À l’heure du départ, il se sent toujours brassé mais il trouve assez de force et courage pour prendre le train. Malheureusement, le train local à du retard et nous loupons notre correspondance pour le train à grande vitesse. Heureusement, cela arrive assez fréquemment et nous pouvons prendre le train suivant dans le wagon sans réservation. Hsin arrive même à trouver des places assises, ce qui ne nous déplaît pas.

Nous arrivons devant la salle de concert, que nous avions déjà vu la semaine dernière. Cette fois-ci nous découvrons l’intérieur, tout aussi beau. Lorsque nous nous installons, nous découvrons que nous sommes au premier rang, quasiment au milieu. Nous ne pouvions pas rêver mieux, l’excitation est à son comble.
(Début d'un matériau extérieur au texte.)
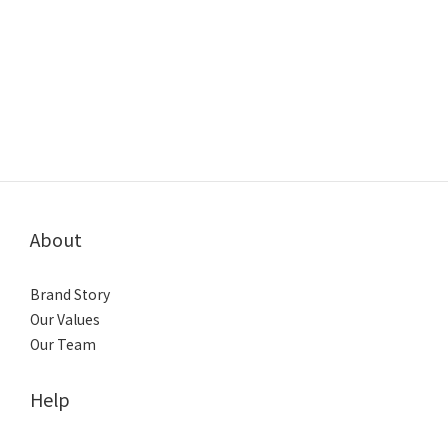
About
Brand Story
Our Values
Our Team
Help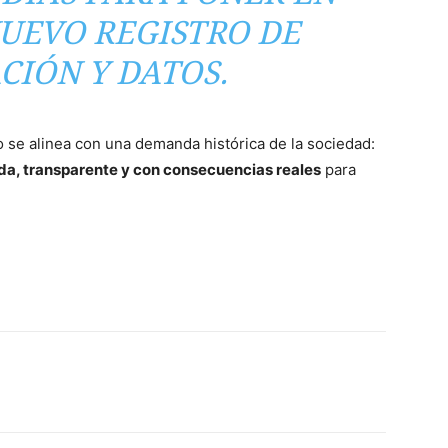
UEVO REGISTRO DE
IÓN Y DATOS.
 se alinea con una demanda histórica de la sociedad:
da, transparente y con consecuencias reales
para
Les deux heures sont passés en quelques instants, nous avons eu des frissons tout du long, et Hsin et Mav ont même pleurés, nous sommes sortis enchantés, comme si nous étions dans un rêve. Tout était beau, chaque moment était magique. A la sortie, Hsin nous avouera avoir réalisé un rêve ce soir et nous sommes heureux d’avoir partagé cela avec lui.
D’une simple conversation sur la musique d’Intouchable, dans une station de ski en Nouvelle-Zélande, nous n’imaginions pas que nous vivrions ce moment ensemble.

Sur le chemin retour, nous achetons quelques plats dans un convenience store en guide de repas. Clem se contente de riz blanc mais se sent déjà un peu mieux.